### DIRECTIONS
Reproduce word for word the part of the blog post below about the SQL Server connection error, starting at "Hmmm, that's odd, we've" and ending at "seen an issue connecting to the SQL Server.".

Monday, June 4, 2018

"There's nothing wrong with our SQL Servers or network", says the IT department confidently

By Steve Endow

Let me share a story about an all-to-common situation in the life of the Dynamics GP consultant or developer.

You develop an integration, or customization, or implement some software that talks to a SQL Server.  We do this stuff every day.  Normal, routine, common projects.  Just software talkin' to a SQL Server.  It's usually so reliable you don't think twice about it.

Then, after your integration or software has been running just fine for months, without a single issue, you encounter this error on Monday at 1am:

A network-related or instance-specific error occurred while establishing a connection to SQL Server. The server was not found or was not accessible. Verify that the instance name is correct and that SQL Server is configured to allow remote connections. (provider: SQL Network Interfaces, error: 26 - Error Locating Server/Instance Specified)


Hmmm, that's odd, we've never had this issue before--the integration has literally never had an issue connecting to the SQL Server.  We've had two dozen other errors related to bad data or import errors, but never before have we seen an issue connecting to the SQL Server.


"Hey IT manager, we received this SQL Server connection error from our weekly on Monday at 1am. Can you look into what might be causing this?"

IT Manager, 5 minutes later:  "Nothing wrong on our end! No errors, no issues, all of our jobs are running fine. If there was a problem, I would have known about it."


Oooookay then.


One week later.  Monday.  1am.  Same error, second week in a row.  And this is occurring for two different integrations--one pointing to the production GP company, and the other pointing to the Test GP company. 


When both integrations are run manually at 10am, they both run fine.  So this is not a fluke, and it is occurring consistently now.

### RECORDED INFORMATION

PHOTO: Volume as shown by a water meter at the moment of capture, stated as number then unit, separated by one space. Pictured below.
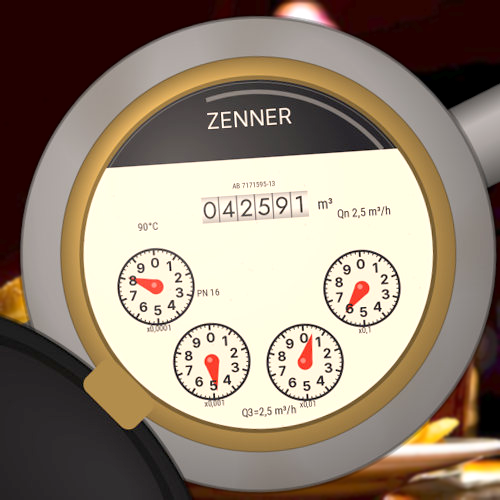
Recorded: 42591.6048 m³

### WRITTEN RESPONSE
Hmmm, that's odd, we've never had this issue before--the integration has literally never had an issue connecting to the SQL Server.  We've had two dozen other errors related to bad data or import errors, but never before have we seen an issue connecting to the SQL Server.